――過去から見る現在、写真による時事批評
『クックの世界ツアー』1903~04年、著者蔵(以下は中面より)
「Go To トラベル」キャンペーンが再開するのだという。「go to travel」が文法的にも意味的にも間違っているという指摘は、2020年のキャンペーン中からもちらほら聞こえてきていたが、新型コロナウイルスの感染者の拡散という「トラブル」を引き起こす意味においては、「苦痛」を語源に持つ「travel」というのも、あながち間違いではなかったともいえる。

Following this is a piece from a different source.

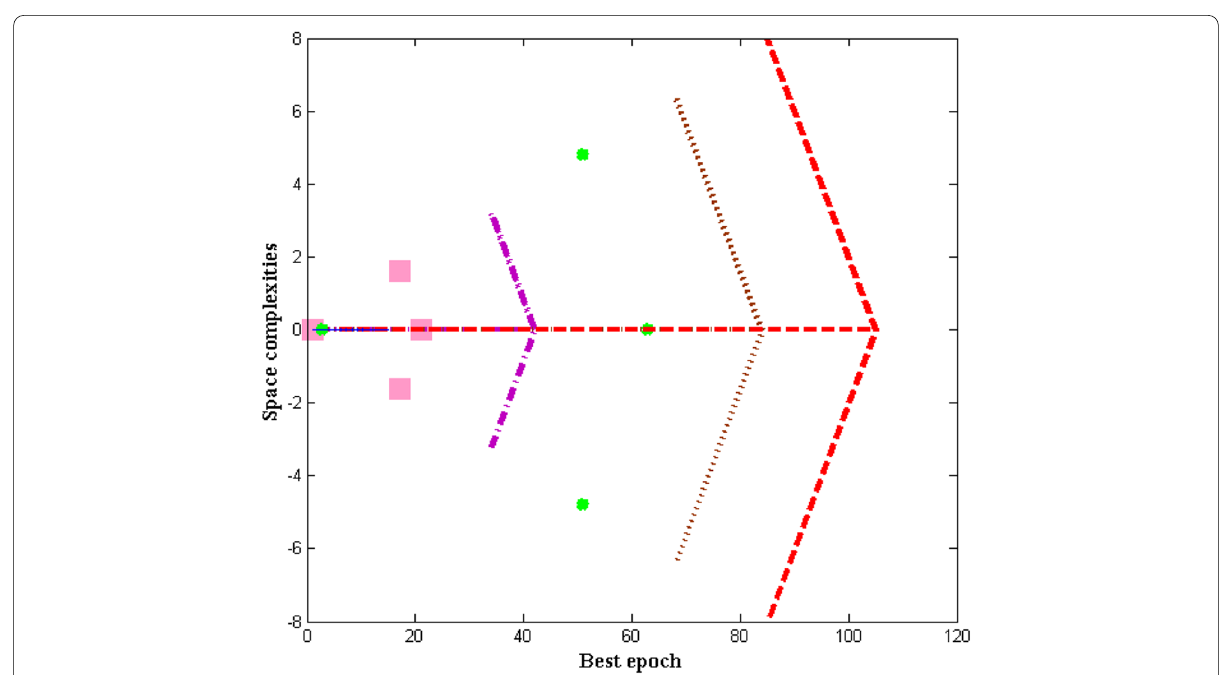
Fig. 9 Comparison of space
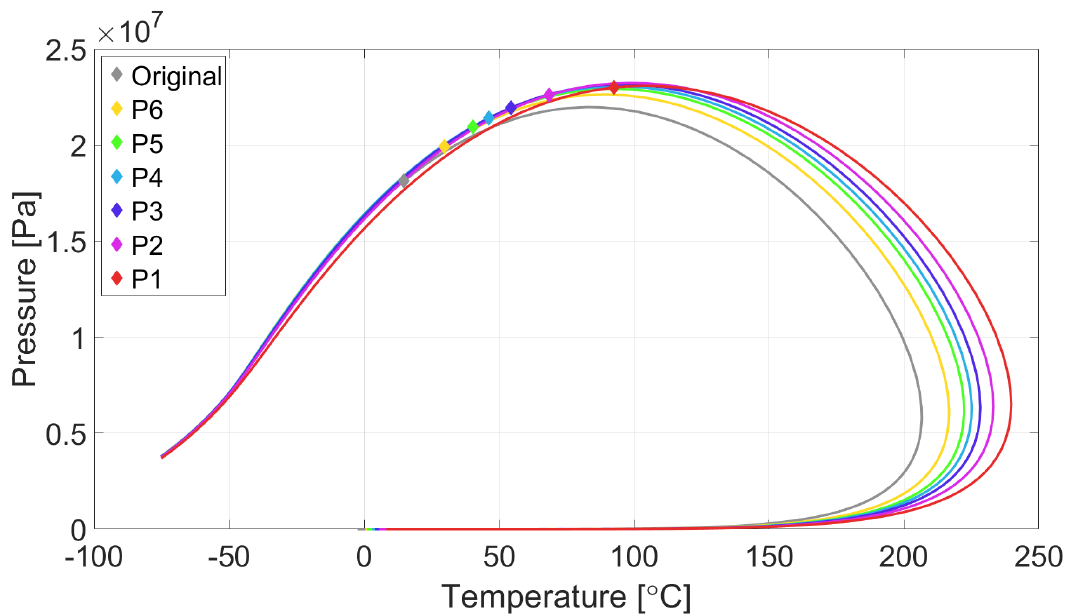
Figure 11. Phase envelope shift due to liquid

『クックの世界ツアー』1903~04年、著者蔵(中面より)
『クックの世界ツアー』1903~04年、著者蔵(中面より)
余暇を楽しむための短い旅は「trip」で、いわゆる観光は「tourism」とするのが一般的だろう。近代ツーリズムの創始者であるトーマス・クックは、「遊覧旅行」や「周遊旅行」「遠足」を意味する「excursion」という言葉を自社のPR誌(「クックのエクスカーショニスト」)で使っていた。「travel」が苦痛を伴う旅だとすれば、その煩わしさを取り除くことをビジネス化したのがクックだった。彼は未知のものを発見する「travel」を、あらかじめ雑誌や新聞、パンフレットなどで目にしていた既知のものを発見する「tourism」へと変えたのである(6枚目)。アルプスの山々の頂への冒険もクックの手にかかれば、大型馬車や衛生設備付きの快適な旅行となった。